One of the most deadly and damaging effects of tropical cyclones is what is called the "storm surge". The flooding associated with such a surge can carry for miles inland, flooding roads and buildings and trapping residents in extremely hazardous conditions.
The primary cause of a storm surge is the high winds of the storm pushing water along with the storm's movement. As the storm winds blow across the surface of the water waves are created.
In the open ocean these waves don't result in much actual water movement, or mass transport. However, as the waves come ashore they build and break like you see when ocean swells hit a beach. These breaking waves convert a rolling, open ocean wave into building surf carrying their momentum, and the associated water, forward.
A number of conditions can increase the effects of such breaking waves in creating a surge. The momentum of the waves carrying into a bay, estuary or other narrow inlet will be concentrated much like we see the effects of tides in places like the Bay of Fundy. A shallower, more gradually sloping, shoreline can allow the momentum to dissipate more gradually while a steeper shoreline can allow the force of the waves to carry more strongly ashore. Shallow shorelines will carry a greater surge with smaller waves while steeper shorelines are associated with stronger waves and lesser surge.

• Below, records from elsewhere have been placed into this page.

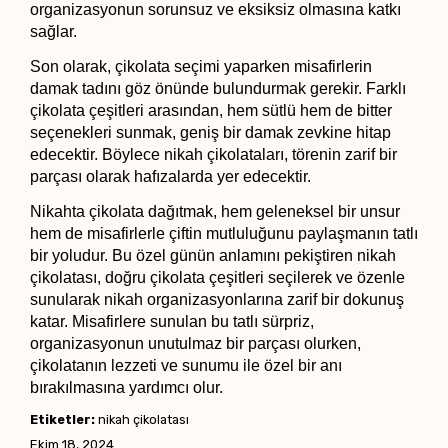
organizasyonun sorunsuz ve eksiksiz olmasına katkı 
sağlar.
Son olarak, çikolata seçimi yaparken misafirlerin 
damak tadını göz önünde bulundurmak gerekir. Farklı 
çikolata çeşitleri arasından, hem sütlü hem de bitter 
seçenekleri sunmak, geniş bir damak zevkine hitap 
edecektir. Böylece nikah çikolataları, törenin zarif bir 
parçası olarak hafızalarda yer edecektir.
Nikahta çikolata dağıtmak, hem geleneksel bir unsur 
hem de misafirlerle çiftin mutluluğunu paylaşmanın tatlı 
bir yoludur. Bu özel günün anlamını pekiştiren nikah 
çikolatası, doğru çikolata çeşitleri seçilerek ve özenle 
sunularak nikah organizasyonlarına zarif bir dokunuş 
katar. Misafirlere sunulan bu tatlı sürpriz, 
organizasyonun unutulmaz bir parçası olurken, 
çikolatanın lezzeti ve sunumu ile özel bir anı 
bırakılmasına yardımcı olur.
Etiketler:
nikah çikolatası
Ekim 18, 2024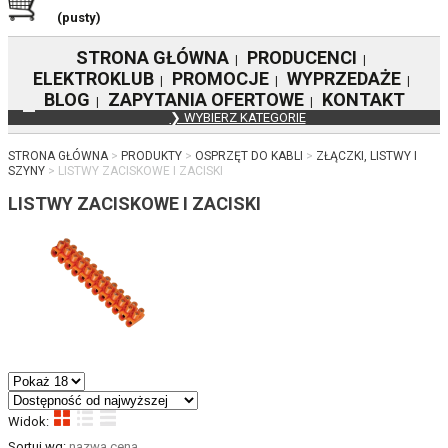
(pusty)
STRONA GŁÓWNA
PRODUCENCI
|
|
ELEKTROKLUB
PROMOCJE
WYPRZEDAŻE
|
|
|
BLOG
ZAPYTANIA OFERTOWE
KONTAKT
|
|
❯ WYBIERZ KATEGORIE
STRONA GŁÓWNA
PRODUKTY
OSPRZĘT DO KABLI
ZŁĄCZKI, LISTWY I
SZYNY
LISTWY ZACISKOWE I ZACISKI
LISTWY ZACISKOWE I ZACISKI
Widok:
Sortuj wg:
nazwa
cena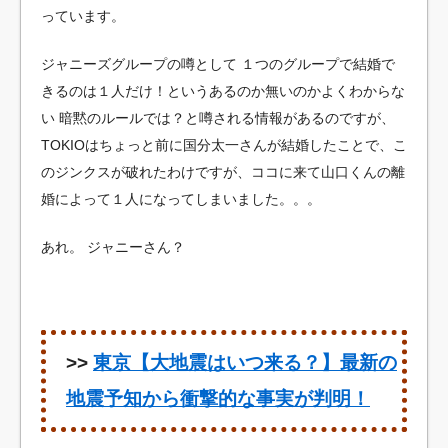
っています。
ジャニーズグループの噂として
１つのグループで結婚で
きるのは１人だけ！というあるのか無いのかよくわからな
い
暗黙のルールでは？と噂される情報があるのですが、
TOKIOはちょっと前に国分太一さんが結婚したことで、こ
のジンクスが破れたわけですが、ココに来て山口くんの離
婚によって１人になってしまいました。。。
あれ。
ジャニーさん？
>>
東京【大地震はいつ来る？】最新の
地震予知から衝撃的な事実が判明！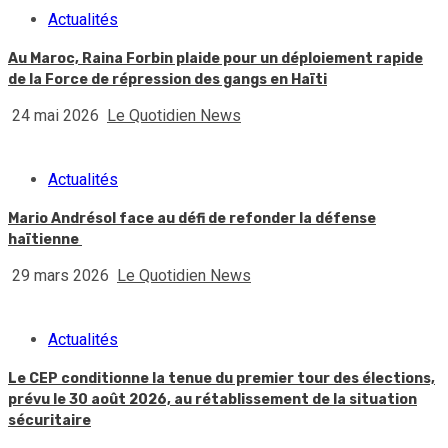
Actualités
Au Maroc, Raina Forbin plaide pour un déploiement rapide
de la Force de répression des gangs en Haïti
24 mai 2026
Le Quotidien News
Actualités
Mario Andrésol face au défi de refonder la défense
haïtienne
29 mars 2026
Le Quotidien News
Actualités
Le CEP conditionne la tenue du premier tour des élections,
prévu le 30 août 2026, au rétablissement de la situation
sécuritaire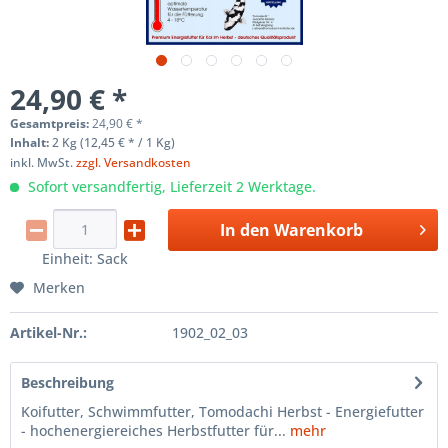
24,90 € *
Gesamtpreis:
24,90
€
*
Inhalt:
2 Kg (12,45 € * / 1 Kg)
inkl. MwSt.
zzgl. Versandkosten
Sofort versandfertig, Lieferzeit 2 Werktage.
In den
Warenkorb
Einheit:
Sack
Merken
Artikel-Nr.:
1902_02_03
Beschreibung
Koifutter, Schwimmfutter, Tomodachi Herbst - Energiefutter
- hochenergiereiches Herbstfutter für...
mehr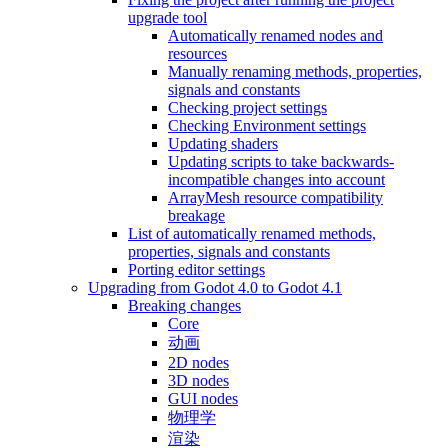
upgrade tool
Automatically renamed nodes and
resources
Manually renaming methods, properties,
signals and constants
Checking project settings
Checking Environment settings
Updating shaders
Updating scripts to take backwards-
incompatible changes into account
ArrayMesh resource compatibility
breakage
List of automatically renamed methods,
properties, signals and constants
Porting editor settings
Upgrading from Godot 4.0 to Godot 4.1
Breaking changes
Core
动画
2D nodes
3D nodes
GUI nodes
物理学
渲染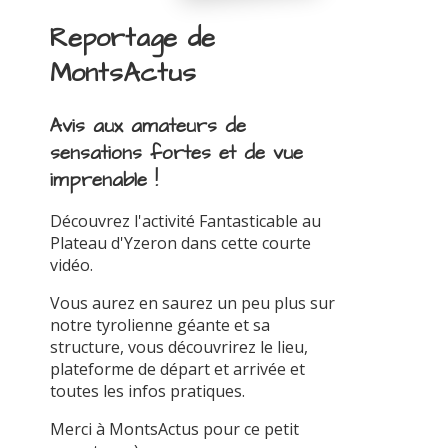
Reportage de
MontsActus
Avis aux amateurs de
sensations fortes et de vue
imprenable !
Découvrez l'activité Fantasticable au
Plateau d'Yzeron dans cette courte
vidéo.
Vous aurez en saurez un peu plus sur
notre tyrolienne géante et sa
structure, vous découvrirez le lieu,
plateforme de départ et arrivée et
toutes les infos pratiques.
Merci à MontsActus pour ce petit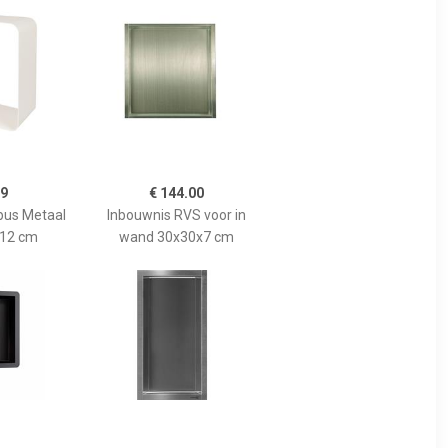
99
€ 144.00
ubus Metaal
Inbouwnis RVS voor in
x12 cm
wand 30x30x7 cm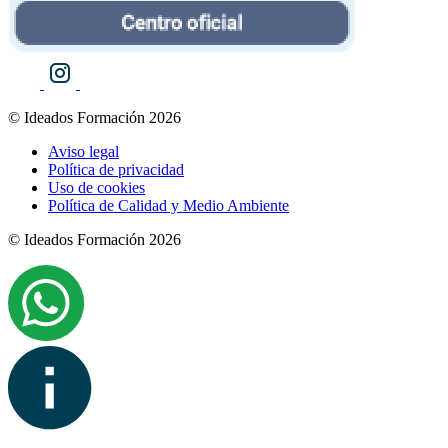
© Ideados Formación 2026
Aviso legal
Política de privacidad
Uso de cookies
Política de Calidad y Medio Ambiente
© Ideados Formación 2026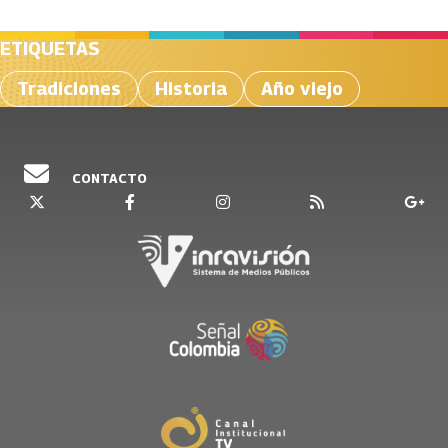
ETIQUETAS
Tradiciones
Historia
Año viejo
CONTACTO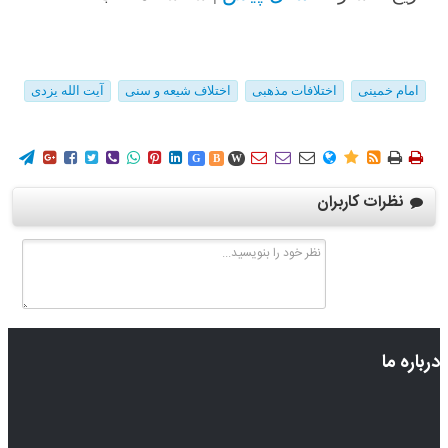
امام خمینی
اختلافات مذهبی
اختلاف شیعه و سنی
آیت الله یزدی
















G
B
W
نظرات کاربران
درباره ما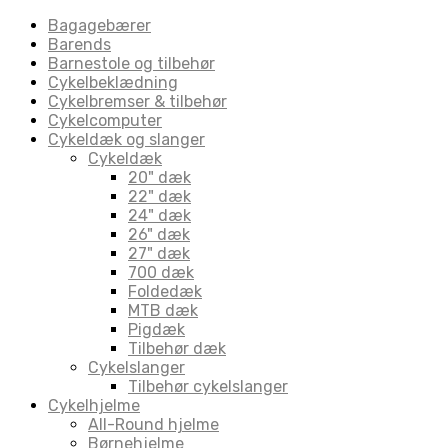
Bagagebærer
Barends
Barnestole og tilbehør
Cykelbeklædning
Cykelbremser & tilbehør
Cykelcomputer
Cykeldæk og slanger
Cykeldæk
20" dæk
22" dæk
24" dæk
26" dæk
27" dæk
700 dæk
Foldedæk
MTB dæk
Pigdæk
Tilbehør dæk
Cykelslanger
Tilbehør cykelslanger
Cykelhjelme
All-Round hjelme
Børnehjelme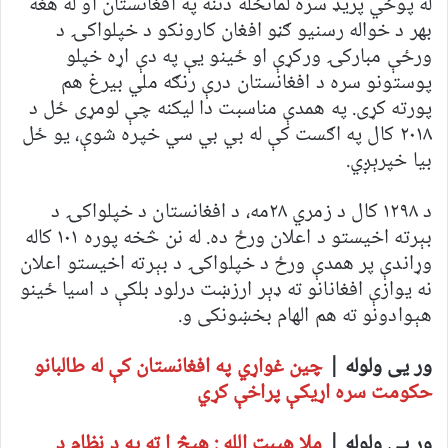
له پوځي پریډ سره لمانځله دننه په افغانستان او له هغه
بهر د خواله رسنیو ګڼو افغان کارونکو د خپلواکۍ د
ورځې مبارکۍ ورکړې او ځینو یې په دې اړه خپلو
پوستونو سره د افغانستان درې رنګه ملي بیرغ هم
پورته کړی. په همدې مناسبت دا لیکنه چې لومړی ځل د
۲۰۱۸ کال په اګست کې له بي بي سي خپره شوې، یو ځل
بیا خپرېږي.
د ۱۲۹۸ کال د زمري ۲۸مه، د افغانستان د خپلواکۍ د
بېرته اخیستو د اعلان ورځ ده. له نن څخه پوره ۱۰۱ کاله
وړاندې پر همدې ورځ د خپلواکۍ د بېرته اخیستو اعلان
نه یوازې افغانانو ته ډېر ارزښت درلود بلکې د اسیا ځینو
هېوادونو ته هم الهام بخښونکی و.
ور یی ولوله |
چین غواړي په افغانستان کې له طالبانو
حکومت سره اړیکې پراخې کړي
ور یی ولوله |
ملا هیبت الله : هیڅ ا ته په د نظام د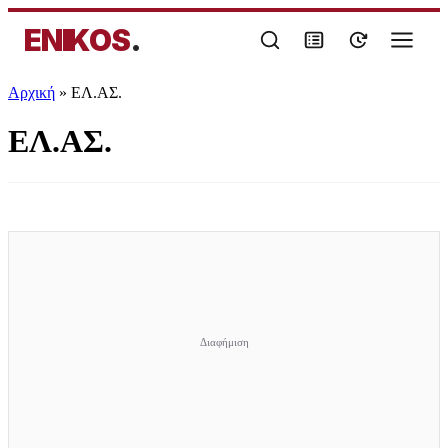
ENIKOS
.
Αρχική
»
ΕΛ.ΑΣ.
ΕΛ.ΑΣ.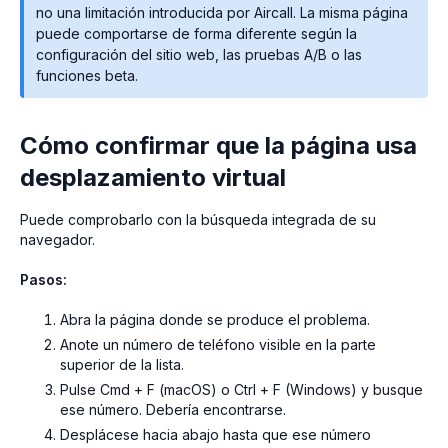
no una limitación introducida por Aircall. La misma página
puede comportarse de forma diferente según la
configuración del sitio web, las pruebas A/B o las
funciones beta.
Cómo confirmar que la página usa
desplazamiento virtual
Puede comprobarlo con la búsqueda integrada de su
navegador.
Pasos:
Abra la página donde se produce el problema.
Anote un número de teléfono visible en la parte
superior de la lista.
Pulse Cmd + F (macOS) o Ctrl + F (Windows) y busque
ese número. Debería encontrarse.
Desplácese hacia abajo hasta que ese número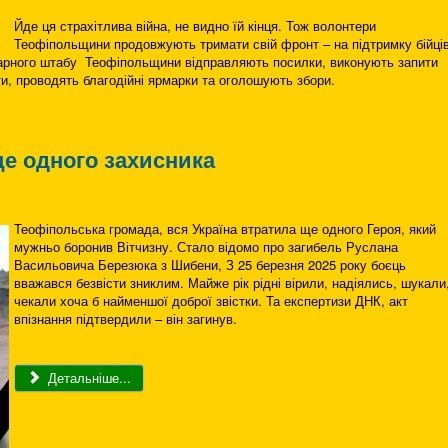
Йде ця страхітлива війна, не видно їй кінця. Тож волонтери
Теофіпольщини продовжують тримати свій фронт – на підтримку бійців
нітарного штабу Теофіпольщини відправляють посилки, виконують запити
и, проводять благодійні ярмарки та оголошують збори.
ще одного захисника
Теофіпольська громада, вся Україна втратила ще одного Героя, який
мужньо боронив Вітчизну. Стало відомо про загибель Руслана
Васильовича Березюка з Шибени, З 25 березня 2025 року боєць
вважався безвісти зниклим. Майже рік рідні вірили, надіялись, шукали
чекали хоча б найменшої доброї звістки. Та експертизи ДНК, акт
впізнання підтвердили – він загинув.
Детальніше...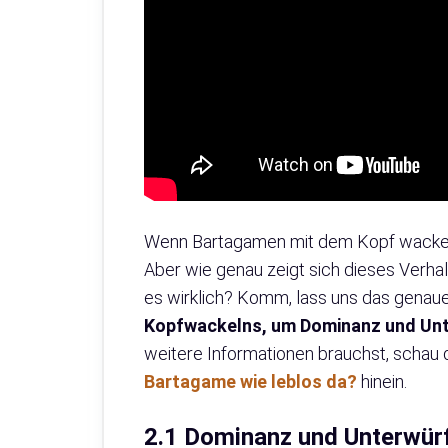
Wenn Bartagamen mit dem Kopf wackeln, 
Aber wie genau zeigt sich dieses Verha
es wirklich? Komm, lass uns das genaue
Kopfwackelns, um Dominanz und Unte
weitere Informationen brauchst, schau 
Bartagame wie leblos da?
hinein.
2.1 Dominanz und Unterwürfi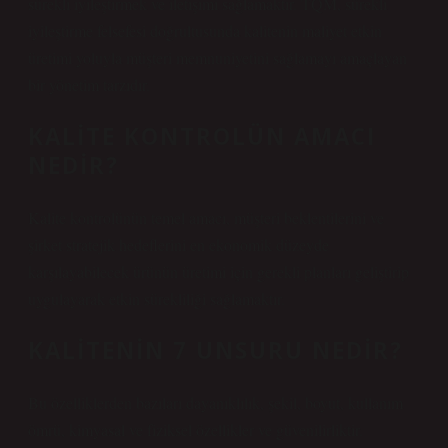
sürekli iyileştirmek ve iletişimi sağlamaktır. TQM, sürekli
iyileştirme felsefesi doğrultusunda kalitenin maliyet etkin
üretimi yoluyla müşteri memnuniyetini sağlamayı amaçlayan
bir yönetim tarzıdır.
KALITE KONTROLÜN AMACI
NEDIR?
Kalite kontrolünün temel amacı, müşteri beklentilerini ve
şirket stratejik hedeflerini en ekonomik düzeyde
karşılayabilecek ürünün üretimi için gerekli planları geliştirip
uygulayarak etkin sürekliliği sağlamaktır.
KALITENIN 7 UNSURU NEDIR?
Bu özelliklerden bazıları dayanıklılık, şekil, boyut, kullanım
ömrü, kimyasal ve fiziksel özellikler ve güvenilirliktir.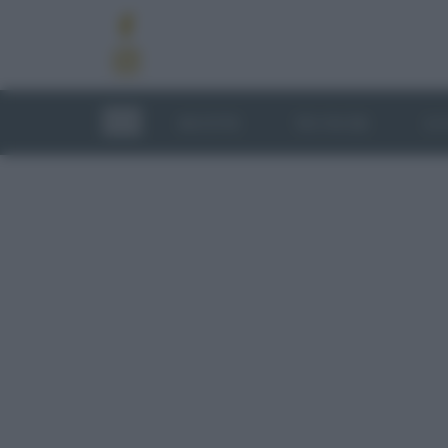
RICETTE
TECNICHE
LU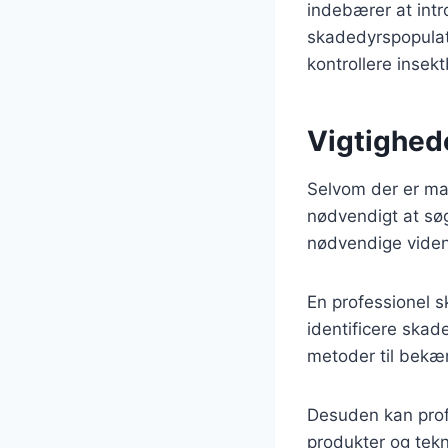
indebærer at intr
skadedyrspopulati
kontrollere insek
Vigtighed
Selvom der er ma
nødvendigt at sø
nødvendige viden 
En professionel s
identificere skad
metoder til bekæ
Desuden kan prof
produkter og tekn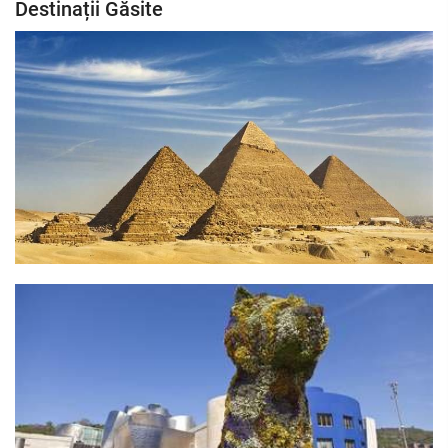
Destinații Găsite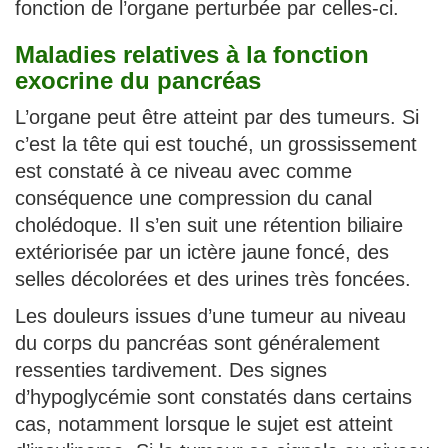
fonction de l’organe perturbée par celles-ci.
Maladies relatives à la fonction
exocrine du pancréas
L’organe peut être atteint par des tumeurs. Si
c’est la tête qui est touché, un grossissement
est constaté à ce niveau avec comme
conséquence une compression du canal
cholédoque. Il s’en suit une rétention biliaire
extériorisée par un ictère jaune foncé, des
selles décolorées et des urines très foncées.
Les douleurs issues d’une tumeur au niveau
du corps du pancréas sont généralement
ressenties tardivement. Des signes
d’hypoglycémie sont constatés dans certains
cas, notamment lorsque le sujet est atteint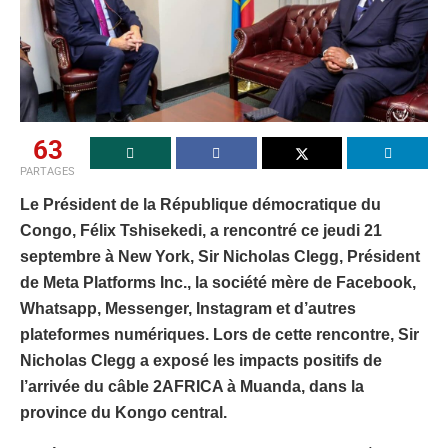
63
PARTAGES
Le Président de la République démocratique du
Congo, Félix Tshisekedi, a rencontré ce jeudi 21
septembre à New York, Sir Nicholas Clegg, Président
de Meta Platforms Inc., la société mère de Facebook,
Whatsapp, Messenger, Instagram et d’autres
plateformes numériques. Lors de cette rencontre, Sir
Nicholas Clegg a exposé les impacts positifs de
l’arrivée du câble 2AFRICA à Muanda, dans la
province du Kongo central.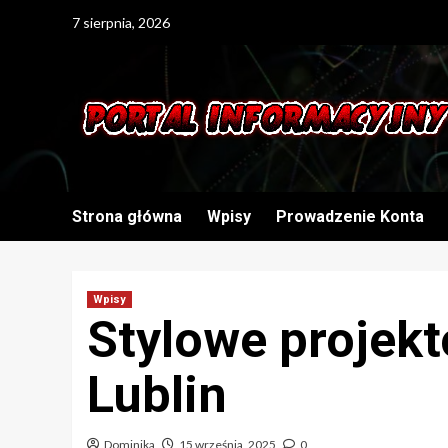
Skip
7 sierpnia, 2026
to
content
Strona główna
Wpisy
Prowadzenie Konta
Wpisy
Stylowe projek
Lublin
Dominika
15 września, 2025
0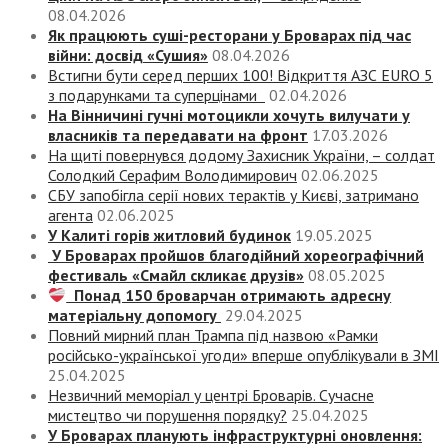
08.04.2026
Як працюють суші-ресторани у Броварах під час
війни: досвід «Сушия»
08.04.2026
Встигни бути серед перших 100! Відкриття АЗС EURO 5
з подарунками та суперцінами
02.04.2026
На Вінничині гучні мотоцикли хочуть вилучати у
власників та передавати на фронт
17.03.2026
На щиті повернувся додому Захисник України, – солдат
Солодкий Серафим Володимирович
02.06.2025
СБУ запобігла серії нових терактів у Києві, затримано
агента
02.06.2025
У Калиті горів житловий будинок
19.05.2025
У Броварах пройшов благодійний хореографічний
фестиваль «Смайл скликає друзів»
08.05.2025
Понад 150 броварчан отримають адресну
матеріальну допомогу
29.04.2025
Повний мирний план Трампа під назвою «‎Рамки
російсько-української угоди» вперше опублікували в ЗМІ
25.04.2025
Незвичний меморіал у центрі Броварів. Сучасне
мистецтво чи порушення порядку?
25.04.2025
У Броварах планують інфраструктурні оновлення: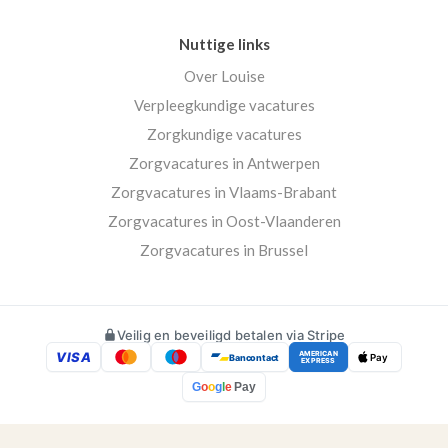
Nuttige links
Over Louise
Verpleegkundige vacatures
Zorgkundige vacatures
Zorgvacatures in Antwerpen
Zorgvacatures in Vlaams-Brabant
Zorgvacatures in Oost-Vlaanderen
Zorgvacatures in Brussel
Veilig en beveiligd betalen via Stripe
VISA
AMERICAN
Bancontact
Pay
EXPRESS
G
o
o
g
l
e
Pay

An additional factor causing storm surge is the low pressure associated with the storm. It is estimated that the surge is increased by just under one-half of an inch for every one millibar of pressure drop. This effect can add several feet of increased water height to the wind driven surge.
Another factor associated with the storm surge, although not technically part of the mechanics of the surge itself, is runoff meeting the incoming surge. A major hurricane can dump as much as twelve inches or more of rain over a wide area in 24 hours. As this runoff flows down streams and rivers it will eventually meet the incoming surge. Low-lying areas near such runoff will experience even greater water levels.
Recent experiences in Galveston, during Hurricane Ike, and New Orleans, Hurricane Katrina, have shown the damaging effects of storm surges. It is estimated that the surge associated with Ike at Galveston was well over 21 feet. With a highest point of just 20 feet, it is obvious that the entirety of Galveston Island was completely underwater during this storm. And, we are all familiar from the news stories with the enormous damage done in New Orleans by Katrina. While the surge of Katrina was nearly 30 feet at its highest points in the bays and estuaries of Southern Mississippi, even in New Orleans the surge was enough to top and undermine the levies protecting the city causing far more damage than the high winds and rain of the storm.